You have to understand something about Israel. While Israel is the place where Baha’is all wish to make a pilgrimage to visit the Baha’i World Centre buildings in Haifa, newly-recognized as a UNESCO World Heritage Site, Israel is not a place where the Baha’i faith is taught except by example.  The highest level of administrative authority for the Baha’is, the House of Justice, has asked all Baha’is not to teach the faith to any Israelis. Israelis have access to factual information and are welcome at the shrines and gardens, but Baha’is do not teach the faith in Israel or to Israelis. This has been the practice since the days of the Baha’i prophet, Baha’u’llah. The presence of the Baha’i faith is distinctly visible in the gardens and thus the gardeners.

In this documentary, you will learn something about Baha’u’llah and see some archival footage and photographs from his time, but you will not see his likeness. You will see that of his eldest son, Abdul’Baha.

While Mohsen wants to focus on the gardener, Ririva Eona Mabi who is from Papua New Guinea, we hear his son complain that if they wanted attention for this film, they should have gotten Brad Pitt or George Clooney. Maysam hasn’t done his homework. Rainn Wilson of “The Office” is a Baha’i and so is Eva LaRue of “CSI: Miami.”  Wilson and LaRue aren’t A-list, but they are well known yet Mohsen has noticed something about Mabi.

Mabi was happy to be accepted as a volunteer at the garden of the Baha’i World Centre buildings in Haifa.  We meet other volunteer gardeners such as Ian David Huang from California. Huang is part Taiwanese. His parents are both Baha’is. The website for the movie lists him as being from Taiwan and the United States which seems to be more a matter of perspective. Other Baha’is we encounter are Guillaume Nyagatare (Rwanda and Germany), Tjireya Tjitendero Juzgado (Angola) and Bal Kumari Gurung (Nepal).

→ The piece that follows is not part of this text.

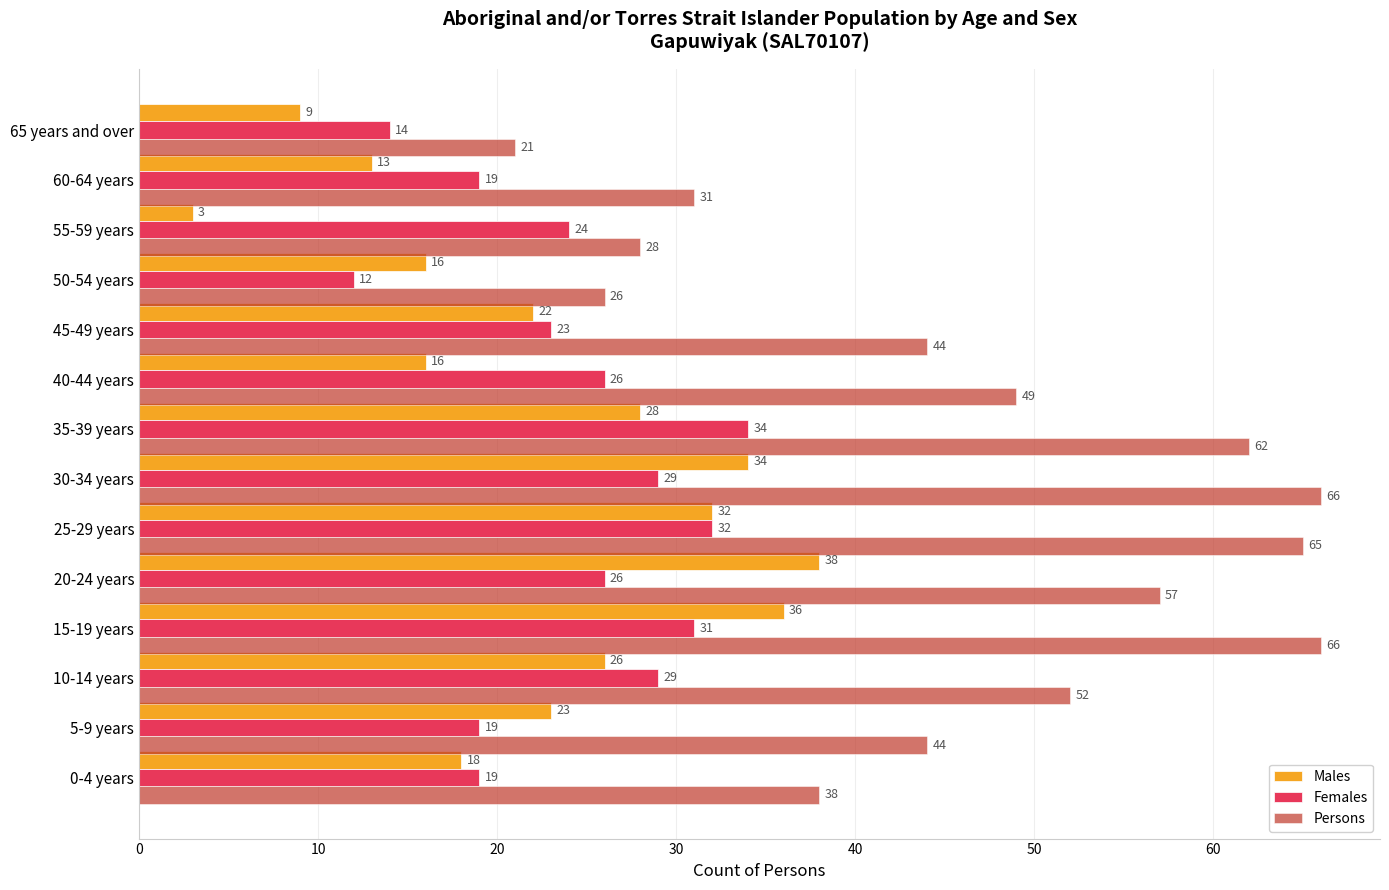

What is the greatest value displayed?

66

More time is spend on Asadi and we hear more of her views than from the others, but Mohsen focuses on Mabi because he finds Mabi’s devotion to his gardening prayer-like which is in keeping with the actual Baha’i teachings. Baha’u’llah considered work a form of worship.

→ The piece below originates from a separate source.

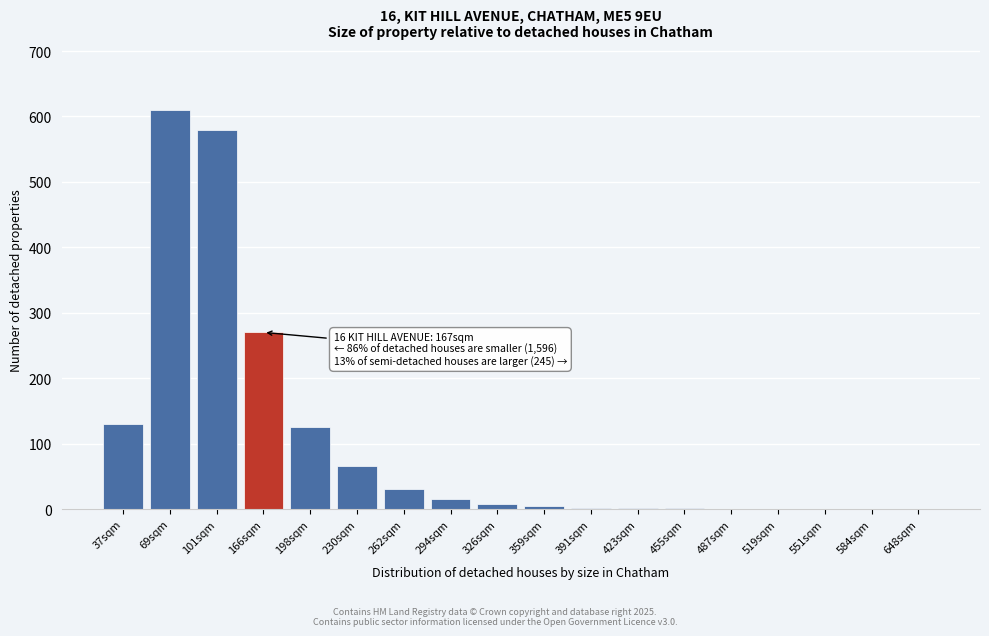

What is the ratio of the value at 230sqm to the value at 37sqm?

0.5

Mohsen asks his son to “Just think of it, if we had a peaceful religion, Iran would be a peaceful place” yet his son cynically counters, “The basis of war has roots in religion.” The film cuts to green parrots fighting.

The father chides, “You fail to recognize the power of religion” and we are left with the question of:  “Who fights more: Those with religion or those without?”

Perhaps the competing visions of the documentary, the generational division between father and son and the haste of youth contrasting the contemplation of one in his twilight years caused the disjunction in the latter moments of this documentary. There are scenes that seem obviously contrived and the usage of a mirror with an appropriate religious quote push this from exploratory philosophical contemplation to a more abstract art film.

Maysam makes a trip to Jerusalem where three pilgrims from three religions worship separately but there is no depth to his observations of Jews, Christians and Muslims together and no one is interviewed to give their perspectives.

Without any real input from Persian Baha’is the situation that the Makhmalbafs purportedly meant to explore remains an abstract problem in a distant country that isn’t given an emotional life, a human face and form. Without understand the significance of the Makhmalbafs presence in Israel and the consequences of filming there, the underlying tension between father and son and even the situation of the Baha’is toward Israel is left obliquely in the background. All this is lost in translation for most Americans unfamiliar with Iranian, Israeli and Baha’i cultures.

Focus on the garden and the gardener. Then you will see something of beauty that a religion created as a gift to the world, without any strings attached and perhaps you will feel that faith is worth preserving.

“The Gardener” is in Farsi and English with English subtitles. It opens on Friday, August 2, 2013 at Laemmle’s Music Hall in Beverly Hills.